▶ Directions
Repeat all the lines below exactly, but omit the pictures.

▶ Provided material
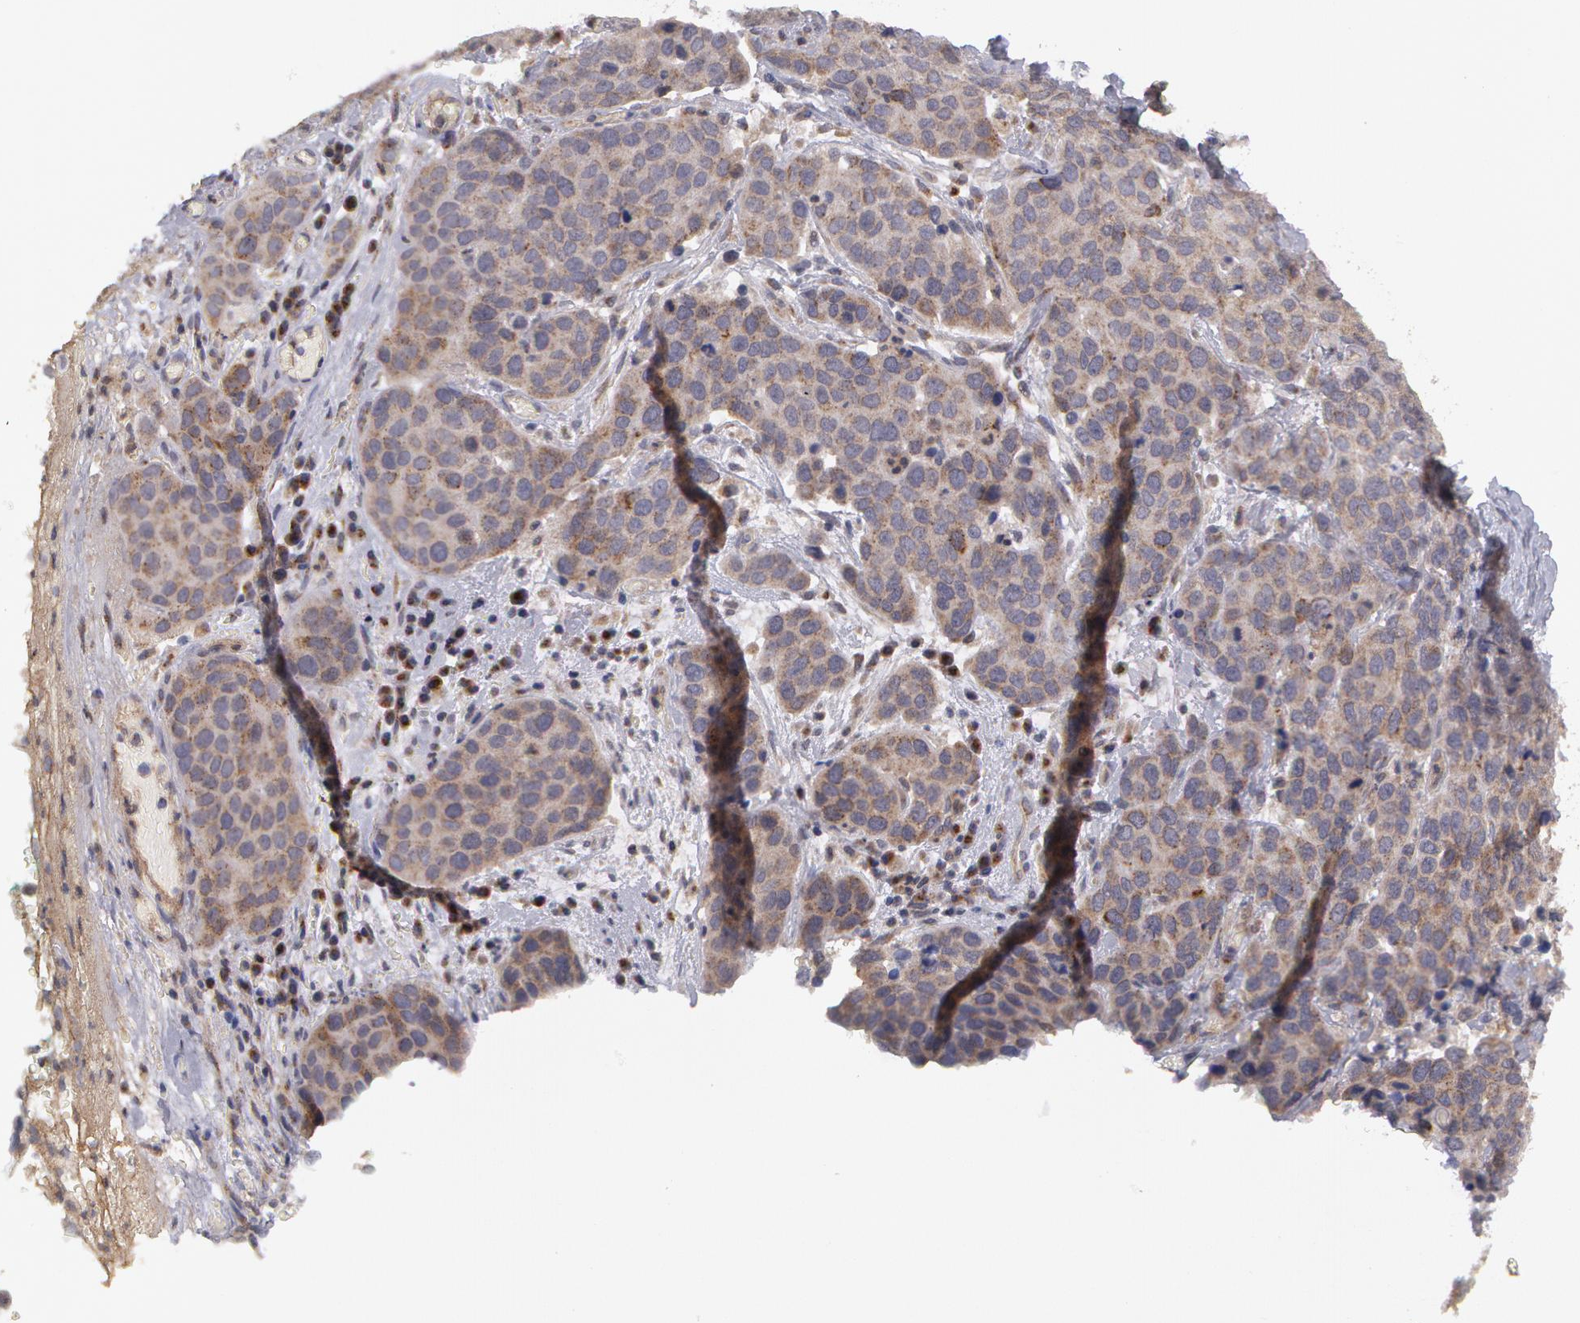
{"staining": {"intensity": "negative", "quantity": "none", "location": "none"}, "tissue": "cervical cancer", "cell_type": "Tumor cells", "image_type": "cancer", "snomed": [{"axis": "morphology", "description": "Squamous cell carcinoma, NOS"}, {"axis": "topography", "description": "Cervix"}], "caption": "Tumor cells show no significant protein expression in cervical cancer. The staining was performed using DAB to visualize the protein expression in brown, while the nuclei were stained in blue with hematoxylin (Magnification: 20x).", "gene": "STX5", "patient": {"sex": "female", "age": 54}}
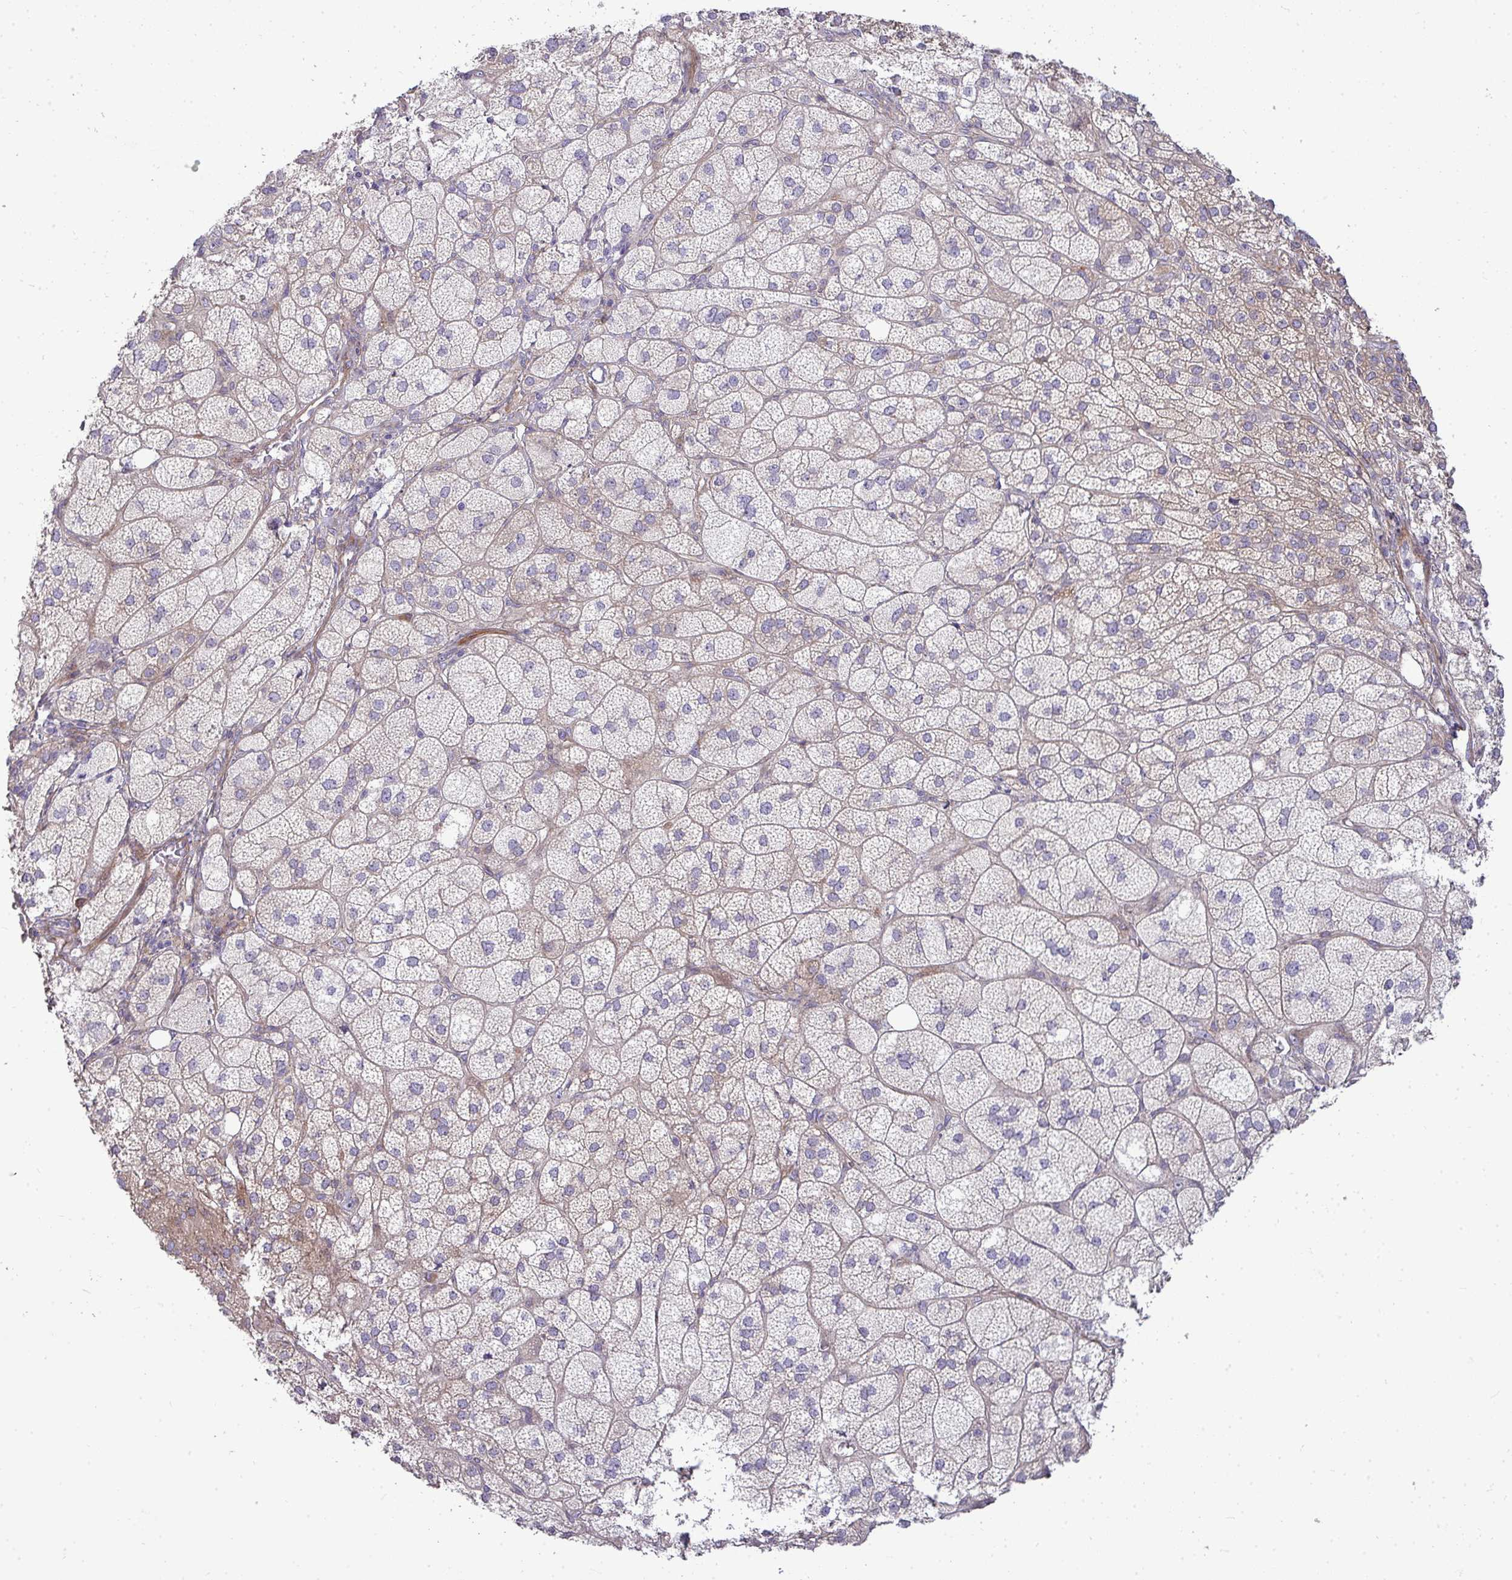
{"staining": {"intensity": "moderate", "quantity": "25%-75%", "location": "cytoplasmic/membranous"}, "tissue": "adrenal gland", "cell_type": "Glandular cells", "image_type": "normal", "snomed": [{"axis": "morphology", "description": "Normal tissue, NOS"}, {"axis": "topography", "description": "Adrenal gland"}], "caption": "Adrenal gland was stained to show a protein in brown. There is medium levels of moderate cytoplasmic/membranous positivity in about 25%-75% of glandular cells. (Brightfield microscopy of DAB IHC at high magnification).", "gene": "SH2D1B", "patient": {"sex": "female", "age": 60}}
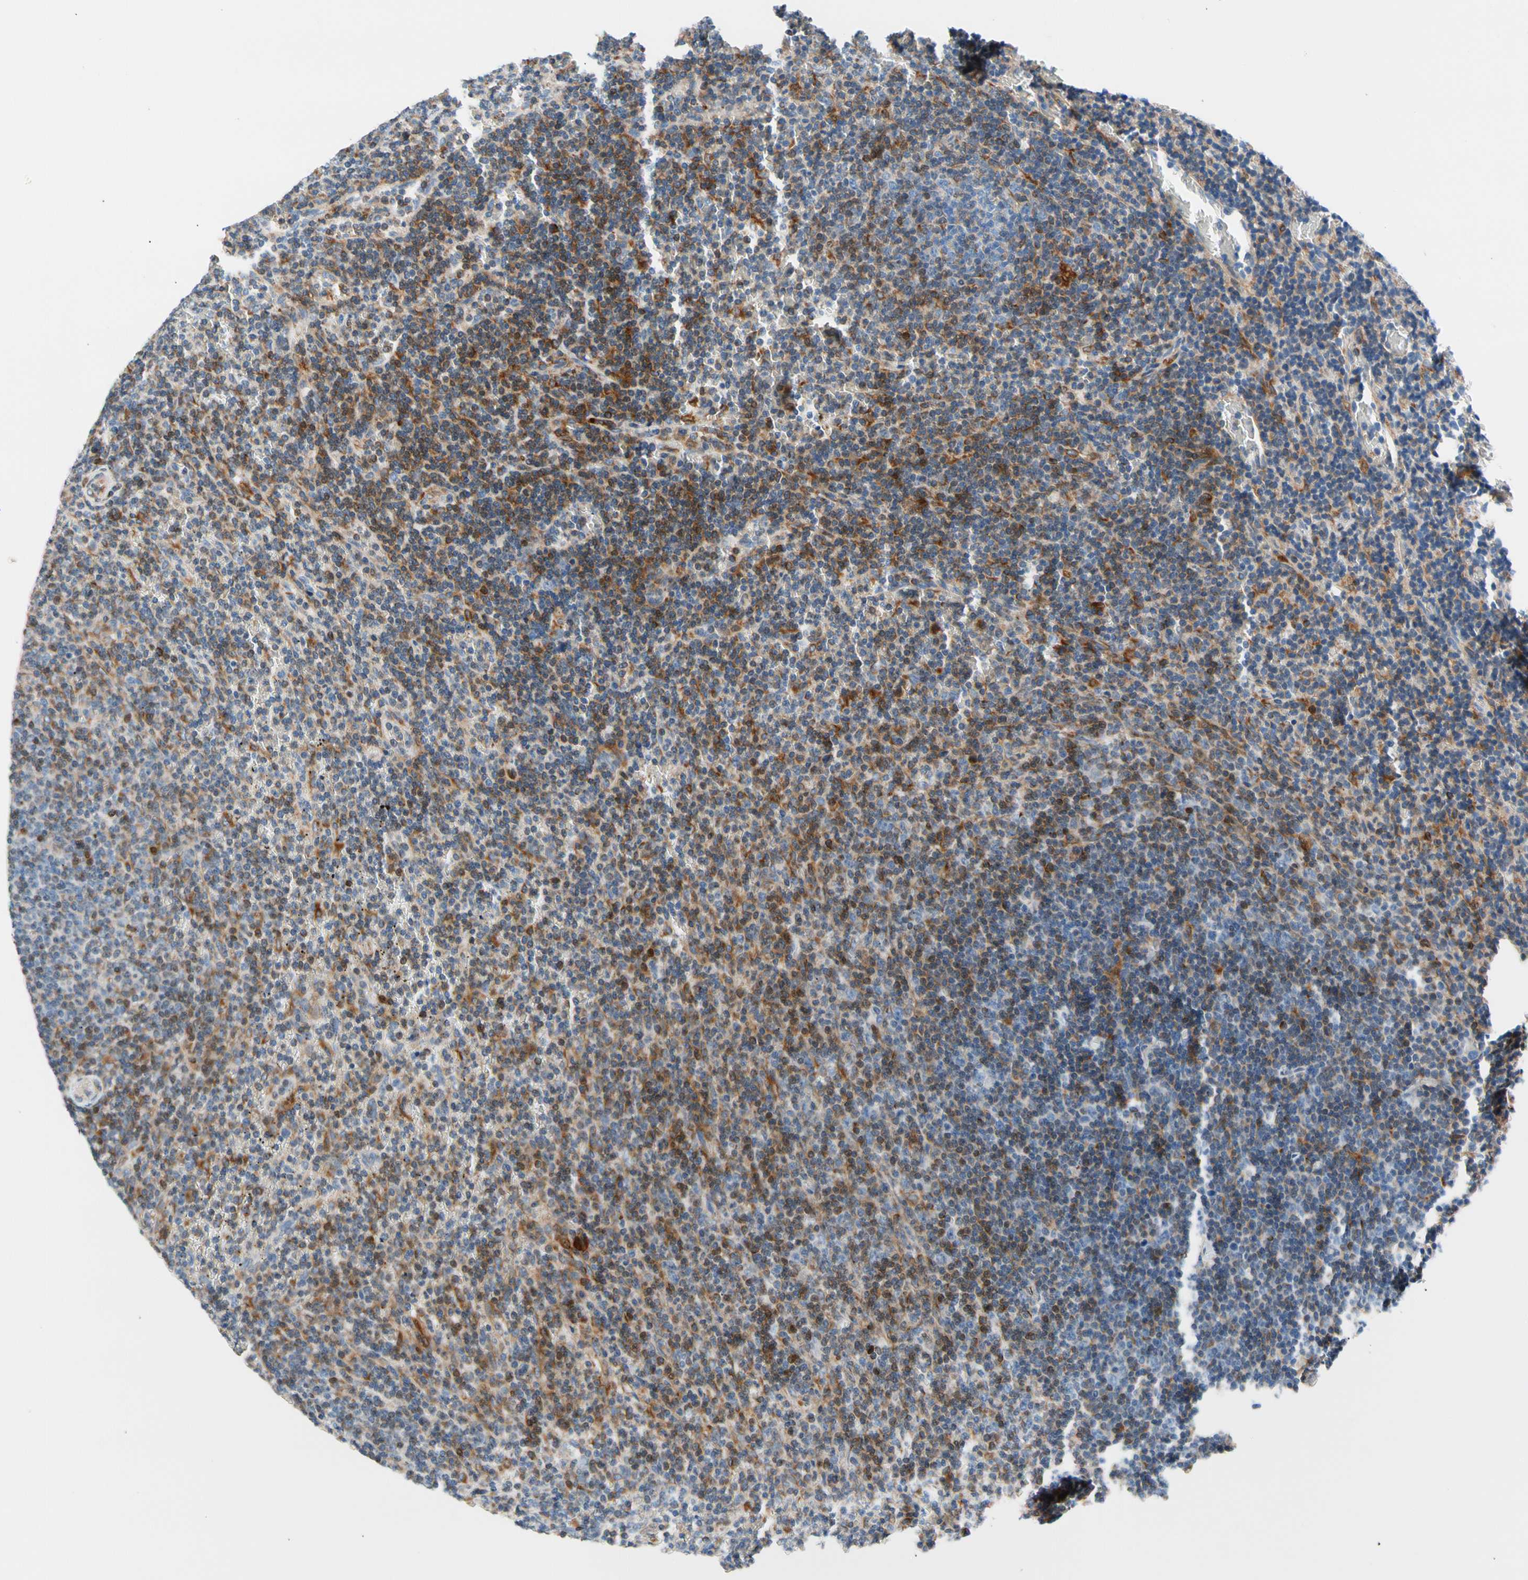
{"staining": {"intensity": "negative", "quantity": "none", "location": "none"}, "tissue": "lymphoma", "cell_type": "Tumor cells", "image_type": "cancer", "snomed": [{"axis": "morphology", "description": "Malignant lymphoma, non-Hodgkin's type, Low grade"}, {"axis": "topography", "description": "Spleen"}], "caption": "Low-grade malignant lymphoma, non-Hodgkin's type stained for a protein using immunohistochemistry (IHC) shows no staining tumor cells.", "gene": "MAP3K3", "patient": {"sex": "female", "age": 50}}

▶ Exercise solution
{"staining": {"intensity": "negative", "quantity": "none", "location": "none"}, "tissue": "cervical cancer", "cell_type": "Tumor cells", "image_type": "cancer", "snomed": [{"axis": "morphology", "description": "Squamous cell carcinoma, NOS"}, {"axis": "topography", "description": "Cervix"}], "caption": "Tumor cells show no significant protein expression in cervical cancer. The staining was performed using DAB to visualize the protein expression in brown, while the nuclei were stained in blue with hematoxylin (Magnification: 20x).", "gene": "STX5", "patient": {"sex": "female", "age": 54}}
{"staining": {"intensity": "moderate", "quantity": "25%-75%", "location": "cytoplasmic/membranous"}, "tissue": "adrenal gland", "cell_type": "Glandular cells", "image_type": "normal", "snomed": [{"axis": "morphology", "description": "Normal tissue, NOS"}, {"axis": "topography", "description": "Adrenal gland"}], "caption": "Adrenal gland was stained to show a protein in brown. There is medium levels of moderate cytoplasmic/membranous positivity in about 25%-75% of glandular cells. (Brightfield microscopy of DAB IHC at high magnification).", "gene": "SH2D1B", "patient": {"sex": "female", "age": 60}}
{"staining": {"intensity": "negative", "quantity": "none", "location": "none"}, "tissue": "lymphoma", "cell_type": "Tumor cells", "image_type": "cancer", "snomed": [{"axis": "morphology", "description": "Malignant lymphoma, non-Hodgkin's type, Low grade"}, {"axis": "topography", "description": "Spleen"}], "caption": "Low-grade malignant lymphoma, non-Hodgkin's type stained for a protein using immunohistochemistry (IHC) shows no staining tumor cells.", "gene": "MAP3K3", "patient": {"sex": "female", "age": 50}}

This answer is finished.